Total Merck profits for the year rose to $9.8 billion, from $6.2 billion a year earlier, and would have been more without charges for the acquisition of Texas-based cancer drug developer Peloton Therapeutics and a write-down in the value of skin infection drug Sivextro.
U.K.-based GlaxoSmithKline, which employs more than 5,000 in the Philadelphia area at its Collegeville research and development labs, King of Prussia factory, and South Philadelphia marketing and sales base, is setting up a two-year plan for spinning off its Consumer Healthcare unit, chief executive Emma Walmsley said in a statement.
Glaxo reported earnings of $9 billion on sales of $44 billion last year.
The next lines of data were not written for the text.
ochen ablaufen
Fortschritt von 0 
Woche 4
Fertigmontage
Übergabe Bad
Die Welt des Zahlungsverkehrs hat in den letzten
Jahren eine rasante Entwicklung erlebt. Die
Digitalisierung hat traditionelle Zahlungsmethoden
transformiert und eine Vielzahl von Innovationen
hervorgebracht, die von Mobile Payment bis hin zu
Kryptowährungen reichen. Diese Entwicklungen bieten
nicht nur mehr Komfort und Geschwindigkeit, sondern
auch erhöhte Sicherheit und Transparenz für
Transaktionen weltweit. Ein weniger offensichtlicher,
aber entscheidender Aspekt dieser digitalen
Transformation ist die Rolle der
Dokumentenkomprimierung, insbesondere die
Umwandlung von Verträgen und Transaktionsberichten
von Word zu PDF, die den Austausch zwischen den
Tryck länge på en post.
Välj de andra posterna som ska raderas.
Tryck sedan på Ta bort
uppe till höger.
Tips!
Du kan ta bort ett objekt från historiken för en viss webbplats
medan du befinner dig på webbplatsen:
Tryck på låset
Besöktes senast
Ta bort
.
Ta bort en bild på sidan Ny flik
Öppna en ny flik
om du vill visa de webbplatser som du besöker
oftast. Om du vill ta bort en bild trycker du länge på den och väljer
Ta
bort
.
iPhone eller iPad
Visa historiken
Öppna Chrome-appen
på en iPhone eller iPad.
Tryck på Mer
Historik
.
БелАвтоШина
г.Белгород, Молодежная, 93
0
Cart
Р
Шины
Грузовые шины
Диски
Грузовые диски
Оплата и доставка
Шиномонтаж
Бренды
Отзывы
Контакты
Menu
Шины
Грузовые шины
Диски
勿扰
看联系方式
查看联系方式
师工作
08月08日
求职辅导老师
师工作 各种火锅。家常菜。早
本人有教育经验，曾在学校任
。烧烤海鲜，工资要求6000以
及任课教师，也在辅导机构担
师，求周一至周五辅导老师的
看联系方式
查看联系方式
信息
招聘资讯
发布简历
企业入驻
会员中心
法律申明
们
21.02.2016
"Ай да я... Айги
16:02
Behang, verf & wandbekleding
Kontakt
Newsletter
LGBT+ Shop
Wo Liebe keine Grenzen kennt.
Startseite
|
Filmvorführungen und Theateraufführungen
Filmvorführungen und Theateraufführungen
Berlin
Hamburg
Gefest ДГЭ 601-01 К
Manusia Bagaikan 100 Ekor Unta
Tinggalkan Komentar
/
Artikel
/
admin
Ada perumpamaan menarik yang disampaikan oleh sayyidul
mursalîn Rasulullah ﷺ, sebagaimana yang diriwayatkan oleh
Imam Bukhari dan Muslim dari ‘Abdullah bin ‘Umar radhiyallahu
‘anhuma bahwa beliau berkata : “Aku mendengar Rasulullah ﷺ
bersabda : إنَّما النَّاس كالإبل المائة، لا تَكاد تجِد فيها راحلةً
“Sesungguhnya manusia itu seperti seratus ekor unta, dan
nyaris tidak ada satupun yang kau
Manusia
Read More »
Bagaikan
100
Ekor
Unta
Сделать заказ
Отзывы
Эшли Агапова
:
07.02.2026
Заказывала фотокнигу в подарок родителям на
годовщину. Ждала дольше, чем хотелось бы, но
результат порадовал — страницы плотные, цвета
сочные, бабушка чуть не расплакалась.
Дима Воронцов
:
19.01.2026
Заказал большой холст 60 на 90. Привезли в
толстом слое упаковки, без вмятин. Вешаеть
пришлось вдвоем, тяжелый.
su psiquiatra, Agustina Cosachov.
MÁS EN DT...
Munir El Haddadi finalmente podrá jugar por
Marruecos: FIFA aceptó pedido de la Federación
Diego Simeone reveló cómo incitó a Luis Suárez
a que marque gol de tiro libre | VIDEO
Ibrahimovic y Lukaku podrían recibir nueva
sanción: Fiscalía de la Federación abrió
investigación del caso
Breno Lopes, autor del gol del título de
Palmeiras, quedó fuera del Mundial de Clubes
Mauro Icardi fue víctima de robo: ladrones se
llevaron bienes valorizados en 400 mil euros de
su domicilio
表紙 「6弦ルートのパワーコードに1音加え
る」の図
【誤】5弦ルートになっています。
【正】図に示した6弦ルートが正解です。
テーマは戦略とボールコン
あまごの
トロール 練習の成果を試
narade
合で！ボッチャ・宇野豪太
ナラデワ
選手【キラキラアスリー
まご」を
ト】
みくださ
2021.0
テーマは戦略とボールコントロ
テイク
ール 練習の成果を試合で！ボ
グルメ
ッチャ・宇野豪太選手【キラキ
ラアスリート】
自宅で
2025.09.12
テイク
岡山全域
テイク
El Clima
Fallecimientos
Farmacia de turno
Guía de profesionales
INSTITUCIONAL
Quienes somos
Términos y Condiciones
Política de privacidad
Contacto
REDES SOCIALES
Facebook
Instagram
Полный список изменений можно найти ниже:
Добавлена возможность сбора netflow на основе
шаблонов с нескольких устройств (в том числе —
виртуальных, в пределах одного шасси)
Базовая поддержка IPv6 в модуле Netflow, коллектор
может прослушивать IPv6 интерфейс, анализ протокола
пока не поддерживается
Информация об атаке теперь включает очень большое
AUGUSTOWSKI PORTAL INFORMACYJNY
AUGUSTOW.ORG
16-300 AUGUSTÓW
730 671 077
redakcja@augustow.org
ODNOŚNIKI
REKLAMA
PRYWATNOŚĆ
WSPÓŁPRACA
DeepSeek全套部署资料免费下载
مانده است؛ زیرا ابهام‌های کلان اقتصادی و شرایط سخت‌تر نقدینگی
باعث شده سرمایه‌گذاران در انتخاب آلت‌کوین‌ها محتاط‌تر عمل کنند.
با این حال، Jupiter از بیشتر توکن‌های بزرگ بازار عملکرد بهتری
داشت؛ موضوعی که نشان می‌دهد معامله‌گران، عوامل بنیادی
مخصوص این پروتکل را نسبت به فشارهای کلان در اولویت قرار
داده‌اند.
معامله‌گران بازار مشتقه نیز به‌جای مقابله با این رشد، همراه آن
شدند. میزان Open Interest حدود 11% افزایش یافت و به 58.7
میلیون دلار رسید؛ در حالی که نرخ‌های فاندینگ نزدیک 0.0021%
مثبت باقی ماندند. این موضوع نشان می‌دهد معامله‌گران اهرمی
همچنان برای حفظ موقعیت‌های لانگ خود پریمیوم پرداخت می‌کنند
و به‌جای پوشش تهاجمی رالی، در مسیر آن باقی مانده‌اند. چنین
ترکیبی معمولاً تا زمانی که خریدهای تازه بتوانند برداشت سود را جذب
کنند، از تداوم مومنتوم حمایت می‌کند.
Those profits were up 23 percent over the previous year (12 percent on a per-share basis), with sales up 8 percent (after adjusting for currency changes).
Consumer Healthcare, which accounts for about 30 percent of GSK’s sales, grew 2 percent last year after discounting the impact of acquisitions and divestitures — faster than GSK’s larger Pharmaceuticals division, but not as fast as its Vaccines unit, which has been boosted by rising sales of GSK’s shingles and meningitis vaccines.
“It’s going to have significant scale as the world’s leading consumer health-care company,” Walmsley told investors during Wednesday’s quarterly earnings conference call. She said the as-yet unnamed spin-off will have “leading positions in respiratory, in pain relief, in vitamins and minerals, and a top one or two positions in 10 of the top 15 markets in the world.” The spin-off will include consumer businesses from Pfizer as well as Glaxo.
Under pressure from investors to boost profits, drug companies have followed chemical companies such as Wilmington-based DuPont Co. in selling, spinning off, or taking public slow-growing product lines and low-profit commodities. Results aren’t always encouraging — at least for the castoffs: Over the last year, the S&P U.S. IPO and Spin-Off Index has returned about half the stock performance of the S&P 500.